▶ **Exercise directions**: Copy the records from the line containing "camion multibenne MAN TGM 18.290" through the line containing "хранения. Сорт поздний, поэтому уборка урожая", including both of those lines, and leave out the pictures.

___ Source records

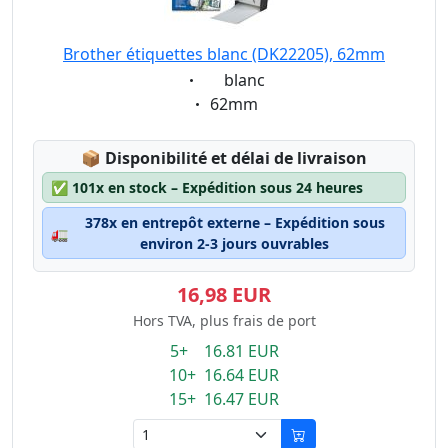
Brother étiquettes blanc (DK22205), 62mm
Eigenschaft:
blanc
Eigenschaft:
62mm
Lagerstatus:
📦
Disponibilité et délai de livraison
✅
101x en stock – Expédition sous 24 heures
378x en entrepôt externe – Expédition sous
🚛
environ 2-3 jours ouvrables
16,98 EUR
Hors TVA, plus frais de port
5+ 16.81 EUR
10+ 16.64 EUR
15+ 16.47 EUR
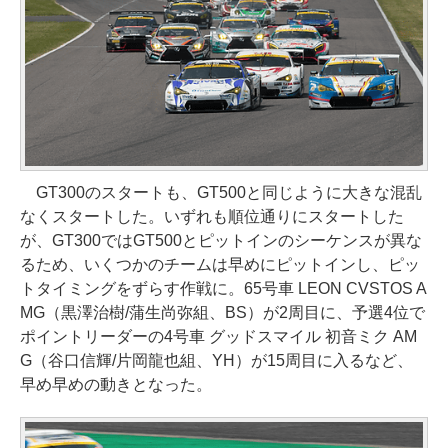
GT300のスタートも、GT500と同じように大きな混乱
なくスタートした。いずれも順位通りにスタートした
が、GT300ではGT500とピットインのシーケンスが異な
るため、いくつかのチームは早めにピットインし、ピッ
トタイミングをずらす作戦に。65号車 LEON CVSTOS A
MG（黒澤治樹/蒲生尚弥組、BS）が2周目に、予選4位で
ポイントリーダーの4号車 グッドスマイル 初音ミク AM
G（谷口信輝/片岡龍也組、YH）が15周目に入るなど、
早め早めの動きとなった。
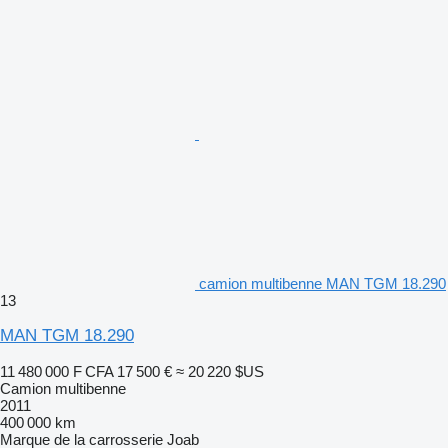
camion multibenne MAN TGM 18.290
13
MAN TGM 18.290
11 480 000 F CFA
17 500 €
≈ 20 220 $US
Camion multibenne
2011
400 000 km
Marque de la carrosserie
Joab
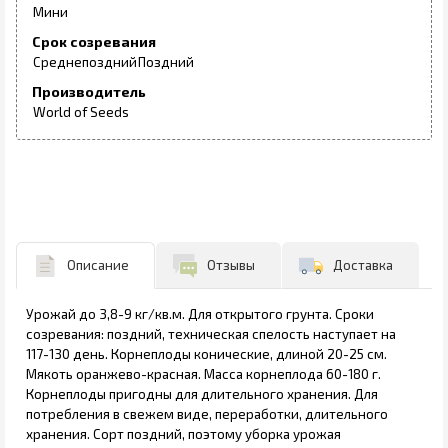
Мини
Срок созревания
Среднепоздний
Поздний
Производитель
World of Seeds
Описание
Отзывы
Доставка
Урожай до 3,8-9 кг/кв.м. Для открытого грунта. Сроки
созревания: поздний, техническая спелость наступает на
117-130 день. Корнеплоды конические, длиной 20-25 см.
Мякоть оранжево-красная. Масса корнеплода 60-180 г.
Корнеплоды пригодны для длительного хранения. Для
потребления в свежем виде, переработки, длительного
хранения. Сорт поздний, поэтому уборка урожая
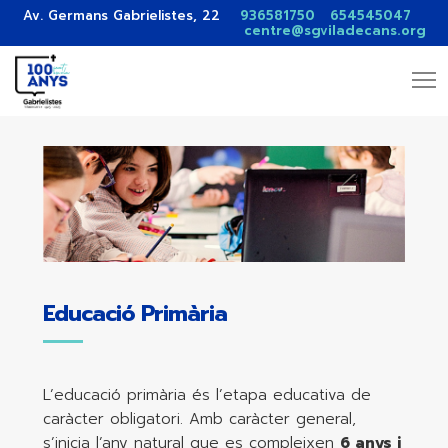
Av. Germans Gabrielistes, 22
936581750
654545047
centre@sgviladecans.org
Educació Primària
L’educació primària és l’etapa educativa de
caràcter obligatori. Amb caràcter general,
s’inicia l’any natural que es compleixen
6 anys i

______
___ Source records

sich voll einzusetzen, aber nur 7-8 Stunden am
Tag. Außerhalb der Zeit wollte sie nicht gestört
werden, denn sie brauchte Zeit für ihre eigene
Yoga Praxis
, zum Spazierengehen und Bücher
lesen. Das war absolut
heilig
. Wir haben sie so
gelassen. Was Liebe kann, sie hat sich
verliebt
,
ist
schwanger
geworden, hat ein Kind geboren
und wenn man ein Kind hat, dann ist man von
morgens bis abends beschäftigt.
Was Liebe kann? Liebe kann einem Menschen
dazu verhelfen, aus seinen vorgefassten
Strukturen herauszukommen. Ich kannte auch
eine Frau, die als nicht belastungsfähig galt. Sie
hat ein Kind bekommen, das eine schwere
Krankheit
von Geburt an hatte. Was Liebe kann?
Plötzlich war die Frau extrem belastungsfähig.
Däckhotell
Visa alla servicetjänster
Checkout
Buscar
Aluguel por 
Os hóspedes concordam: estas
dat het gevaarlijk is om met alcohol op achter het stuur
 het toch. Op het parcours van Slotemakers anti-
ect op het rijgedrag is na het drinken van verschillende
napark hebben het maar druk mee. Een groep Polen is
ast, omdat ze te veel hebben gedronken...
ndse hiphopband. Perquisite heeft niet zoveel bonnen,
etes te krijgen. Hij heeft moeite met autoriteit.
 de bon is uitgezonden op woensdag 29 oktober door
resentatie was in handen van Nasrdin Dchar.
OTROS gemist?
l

______

▶ **Output of the task**:
camion multibenne MAN TGM 18.290
13
MAN TGM 18.290
11 480 000 F CFA
17 500 €
≈ 20 220 $US
Camion multibenne
2011
400 000 km
Marque de la carrosserie
Joab
Мини
Срок созревания
Среднепоздний
Поздний
Производитель
World of Seeds
Описание
Отзывы
Доставка
Урожай до 3,8-9 кг/кв.м. Для открытого грунта. Сроки
созревания: поздний, техническая спелость наступает на
117-130 день. Корнеплоды конические, длиной 20-25 см.
Мякоть оранжево-красная. Масса корнеплода 60-180 г.
Корнеплоды пригодны для длительного хранения. Для
потребления в свежем виде, переработки, длительного
хранения. Сорт поздний, поэтому уборка урожая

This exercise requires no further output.